Educational technology costing hundreds of millions of pounds a year will not provide a “miracle cure” to underachievement and could be abandoned by teachers, according to a leading researcher.

Innovations such as massive open online courses (Moocs) and tablet computers had their benefits, but they did not provide an instant fix for teachers, said Wayne Holmes, a researcher at the University of London’s Institute of Education.

It was a “hollow ambition” to want every child in a school to have a tablet, unless there was a clear strategy for what teachers wanted to achieve with them, Dr Holmes told TES ahead of his appearance at the ResearchED conference in London next weekend.

His comments also precede a major report on how to improve the use of educational technology, which is to be published this autumn by the UK government’s Education Technology Action Group (Etag).

The document, which will be presented to ministers, will outline a range of short- and long-term initiatives to remove the barriers faced by schools and colleges trying to make the most of technology.

Dr Holmes, who has researched the use of computer games for learning and is director of education for the free game-based learning platform Zondle, said: “What happens is that [new technology] is always presented as: `This is it, we’ve found the solution.’ Whether it’s iPads in the classroom, whether it’s Moocs, whether it’s games. All of them are being presented as brilliant, wonderful fixes for all of the problems in the world of education.

“It means that when teachers get an opportunity to use this tech, they are disappointed. It doesn’t do what it says on the tin and they tend to abandon it quite quickly.”

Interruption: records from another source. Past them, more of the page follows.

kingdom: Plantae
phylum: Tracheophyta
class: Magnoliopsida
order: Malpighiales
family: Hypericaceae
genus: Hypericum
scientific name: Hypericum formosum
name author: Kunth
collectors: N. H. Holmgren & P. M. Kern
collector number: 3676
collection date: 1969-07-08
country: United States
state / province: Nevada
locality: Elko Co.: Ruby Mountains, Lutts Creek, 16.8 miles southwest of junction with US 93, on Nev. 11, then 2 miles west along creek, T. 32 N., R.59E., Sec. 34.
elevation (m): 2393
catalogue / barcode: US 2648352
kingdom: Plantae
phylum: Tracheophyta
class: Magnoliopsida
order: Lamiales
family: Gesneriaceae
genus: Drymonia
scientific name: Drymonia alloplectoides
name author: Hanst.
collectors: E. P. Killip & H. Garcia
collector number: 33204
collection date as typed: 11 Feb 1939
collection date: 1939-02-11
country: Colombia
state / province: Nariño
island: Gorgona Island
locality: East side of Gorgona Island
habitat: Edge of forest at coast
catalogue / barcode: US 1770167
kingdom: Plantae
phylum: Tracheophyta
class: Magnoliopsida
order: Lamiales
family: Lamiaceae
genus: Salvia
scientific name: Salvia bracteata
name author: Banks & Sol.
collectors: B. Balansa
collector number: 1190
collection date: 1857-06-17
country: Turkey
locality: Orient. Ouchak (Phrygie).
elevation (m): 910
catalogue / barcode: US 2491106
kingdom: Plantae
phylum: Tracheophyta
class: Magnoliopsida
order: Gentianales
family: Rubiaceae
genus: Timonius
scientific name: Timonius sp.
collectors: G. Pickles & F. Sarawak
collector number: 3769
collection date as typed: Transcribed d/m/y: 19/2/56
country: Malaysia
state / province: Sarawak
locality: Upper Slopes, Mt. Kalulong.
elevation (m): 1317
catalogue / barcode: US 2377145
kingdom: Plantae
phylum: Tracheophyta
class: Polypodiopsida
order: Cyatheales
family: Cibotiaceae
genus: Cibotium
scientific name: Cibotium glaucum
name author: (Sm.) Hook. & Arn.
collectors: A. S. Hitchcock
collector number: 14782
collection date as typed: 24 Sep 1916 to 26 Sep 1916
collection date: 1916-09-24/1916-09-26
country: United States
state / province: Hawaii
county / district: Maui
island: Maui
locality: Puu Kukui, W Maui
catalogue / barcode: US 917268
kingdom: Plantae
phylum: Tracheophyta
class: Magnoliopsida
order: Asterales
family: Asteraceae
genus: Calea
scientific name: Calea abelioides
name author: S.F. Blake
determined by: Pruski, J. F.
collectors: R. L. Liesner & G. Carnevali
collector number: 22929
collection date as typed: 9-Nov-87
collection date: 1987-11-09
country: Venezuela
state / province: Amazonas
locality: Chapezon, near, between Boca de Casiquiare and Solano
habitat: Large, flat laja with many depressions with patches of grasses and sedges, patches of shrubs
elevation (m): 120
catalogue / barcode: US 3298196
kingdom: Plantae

He added: “The reality is that all of those technologies have something in them and it’s a complex process of fighting through all the flim-flam to get to what they can actually bring to the party.”

Dr Holmes said that one of the biggest problems was policymakers, academy chains and school leaders getting excited about innovations but failing to adequately consider how they could be integrated into classrooms. The system worked better when technology was developed in close consultation with teachers, he added, helping to solve problems they encountered rather than looking for a miracle cure.

The British Educational Suppliers Association estimates that spending on computer hardware in UK schools will rise to almost pound;600 million this year. Writing on the TES website earlier this month, leading neuroscientist Baroness Susan Greenfield was highly critical of the money spent on educational technology and argued that the funds should instead go towards higher salaries for teachers.

But Bob Harrison, a member of Etag who is also due to speak at the ResearchED conference, said it was vital for schools to embrace technology despite a lack of research showing a direct causal link between its use and improved learning outcomes.

The former headteacher and current educational adviser to tech firm Toshiba claimed that schools had a duty to prepare children for the world they lived in. He compared the provision of technology to supplying students with indoor toilets or running water.

“What’s the opportunity cost for UK plc and for children if we don’t prepare them for the digital age?” Mr Harrison said.

Policymakers and managers were still only providing funding for technology if they believed it improved results, he added, but this was “the wrong question”.

“Did we ask that question when we put inside toilets in schools? Did we ask that question when we put electricity and running water or double glazing in schools? Technology is a part of the infrastructure of learning and preparation for a digital world.”